- _WHAT IS REQUIRED_:
Output the passage of the "Over and Over" song text starting at "1999 J-pop song" and ending at "Hanzaishinri Sōsa File.", copied word for word.

- _TEXT EXTRACT_:
Single by Every Little Thing

from the album Every Best Single +3
- Released: January 27, 1999
- Genre: J-pop
- Length: 4:43 (Over and Over only)
- Label: avex trax
- Songwriter(s): Mitsuru Igarashi

Every Little Thing singles chronology
| "Necessary" (1998) | "Over and Over" (1999) | "Someday, Someplace" (1999) |

= Over and Over (Every Little Thing song) =

1999 J-pop song by Every Little Thing

"Over and Over" is a song by the Japanese J-pop group Every Little Thing, released as the group's eleventh single on January 27, 1999. It was used for the drama Border: Hanzaishinri Sōsa File.

==Track listing==
1. Over and Over (Words & music - Mitsuru Igarashi)
2. Over and Over: Hal's remix
3. Over and Over (instrumental)

Stored records:

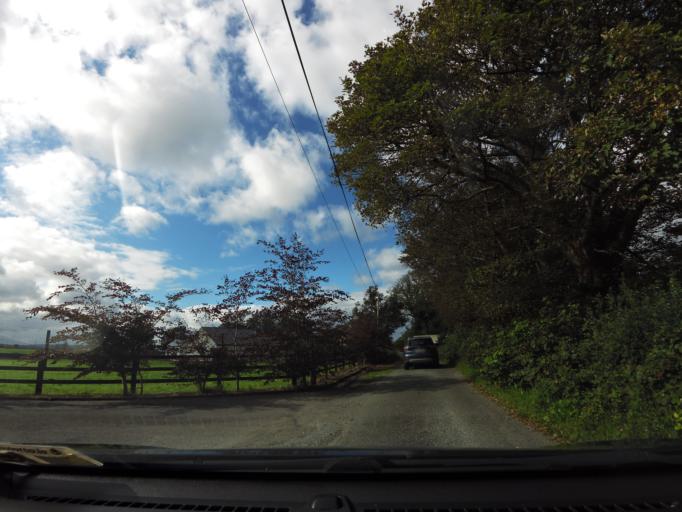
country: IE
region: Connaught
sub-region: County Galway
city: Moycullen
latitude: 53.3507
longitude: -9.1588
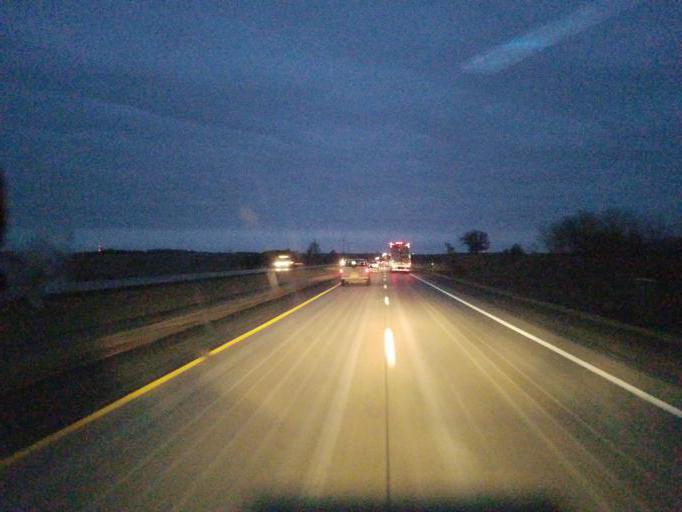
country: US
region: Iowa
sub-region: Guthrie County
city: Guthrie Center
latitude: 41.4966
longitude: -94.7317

- _TASK RESULT_:
1999 J-pop song by Every Little Thing

"Over and Over" is a song by the Japanese J-pop group Every Little Thing, released as the group's eleventh single on January 27, 1999. It was used for the drama Border: Hanzaishinri Sōsa File.